Besides reducing its size, a proposed re-distribution of seats, approved by the committee on Tuesday, would place 46 of the 73 UK seats to be freed up by Brexit in reserve.
The 46 seats, said the committee, could then be reallocated to any new countries joining the EU and/or pan-European electoral lists. The other 27 former UK seats would be distributed among the 14 EU countries that are currently said to be slightly under-represented.
According to the EU treaty, the number of MEPs cannot exceed 750, plus the Parliament President. The treaty also provides for representation to be “degressively proportional”, with a minimum threshold of six members per member state, and that no member state is to be allocated more than 96 seats.
The committee agreed that the number of MEPs elected from an EU-wide electoral constituency in the future should match the number of EU countries, as soon as the completion of the ongoing
EU electoral law reform allows it. Sixteen seats would be put in reserve in case of a future enlargement.

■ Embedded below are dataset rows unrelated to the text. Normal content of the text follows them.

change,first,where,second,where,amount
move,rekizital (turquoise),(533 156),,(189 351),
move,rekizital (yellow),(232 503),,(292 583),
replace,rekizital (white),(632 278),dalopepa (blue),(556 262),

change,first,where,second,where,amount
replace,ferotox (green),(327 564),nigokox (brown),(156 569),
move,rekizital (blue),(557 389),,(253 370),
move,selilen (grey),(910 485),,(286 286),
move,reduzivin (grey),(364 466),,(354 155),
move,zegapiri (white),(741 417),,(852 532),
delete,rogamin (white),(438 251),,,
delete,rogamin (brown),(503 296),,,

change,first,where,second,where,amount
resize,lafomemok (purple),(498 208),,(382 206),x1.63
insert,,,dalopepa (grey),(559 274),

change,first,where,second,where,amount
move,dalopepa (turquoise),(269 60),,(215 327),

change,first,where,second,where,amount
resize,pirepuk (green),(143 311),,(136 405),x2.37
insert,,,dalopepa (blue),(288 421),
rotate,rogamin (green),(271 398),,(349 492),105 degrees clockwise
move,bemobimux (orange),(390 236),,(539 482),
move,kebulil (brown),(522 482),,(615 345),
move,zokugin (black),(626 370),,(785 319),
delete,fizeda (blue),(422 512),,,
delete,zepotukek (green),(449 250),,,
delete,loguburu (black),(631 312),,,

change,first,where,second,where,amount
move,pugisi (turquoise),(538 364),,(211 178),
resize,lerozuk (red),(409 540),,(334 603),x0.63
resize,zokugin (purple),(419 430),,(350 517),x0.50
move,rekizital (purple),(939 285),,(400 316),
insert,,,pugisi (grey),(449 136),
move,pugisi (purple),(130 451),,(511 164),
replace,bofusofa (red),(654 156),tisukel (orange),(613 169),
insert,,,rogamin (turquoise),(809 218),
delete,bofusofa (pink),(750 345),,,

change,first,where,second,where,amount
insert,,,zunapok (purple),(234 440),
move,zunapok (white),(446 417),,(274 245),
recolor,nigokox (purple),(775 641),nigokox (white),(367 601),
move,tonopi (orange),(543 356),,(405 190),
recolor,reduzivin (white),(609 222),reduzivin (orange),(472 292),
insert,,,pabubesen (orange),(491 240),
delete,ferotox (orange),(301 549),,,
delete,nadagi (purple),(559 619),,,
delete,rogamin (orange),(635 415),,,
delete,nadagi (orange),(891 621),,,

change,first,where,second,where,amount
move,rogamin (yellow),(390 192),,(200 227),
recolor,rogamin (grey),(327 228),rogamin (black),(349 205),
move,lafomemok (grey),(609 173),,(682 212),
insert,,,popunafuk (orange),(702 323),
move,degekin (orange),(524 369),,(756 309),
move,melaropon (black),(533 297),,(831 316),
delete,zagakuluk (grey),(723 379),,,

Introducing such a transnational constituency would strengthen the “sense of EU citizenship and the European character” of elections to Parliament, say MEPs on the committee.
However, they caution that completing the changes would require a unanimous decision by ministers in Council and ratification by all member states.
The committee said seats should be re-distributed among the 14 EU countries that are slightly under-represented “to even out current inequalities in their representation.”
MEPs stressed that this allocation would apply only if the UK actually leaves the EU, otherwise the current arrangements would stay.
The proposal was approved by 21 votes to four against.
Even though Brexit will take Northern Ireland out of the EU, MEPs stress that Northern Irish citizens, under the Good Friday agreement, also have an “inherent right” to Irish and therefore EU citizenship.
After the vote, Parliament’s co-rapporteur on the issue, Polish EPP group member Danuta Hübner, said, “One of the main challenges of this report was on how to deal with the legacy of Brexit. We felt the need to respond to the fact that a big member state is leaving, so we understood the importance of a smaller Parliament, which is able to continue working for the good of the EU’s citizens.
We hope that the new composition of the Parliament will reinvigorate citizen’s participation in the European democratic process”.
Her co-rapporteur, Portuguese S&D group deputy Pedro Silva Pereira, said, “This is a very important day for the European democracy. This proposal is a good one: it assures a fair representation of citizens, it proposes a reasonable and viable political solution.”
If the legislative initiative is approved by the full plenary, it will be put to EU heads of state or governments for a unanimous decision, and then returned to Parliament for a final vote.
The plenary vote is scheduled for the February session in Strasbourg.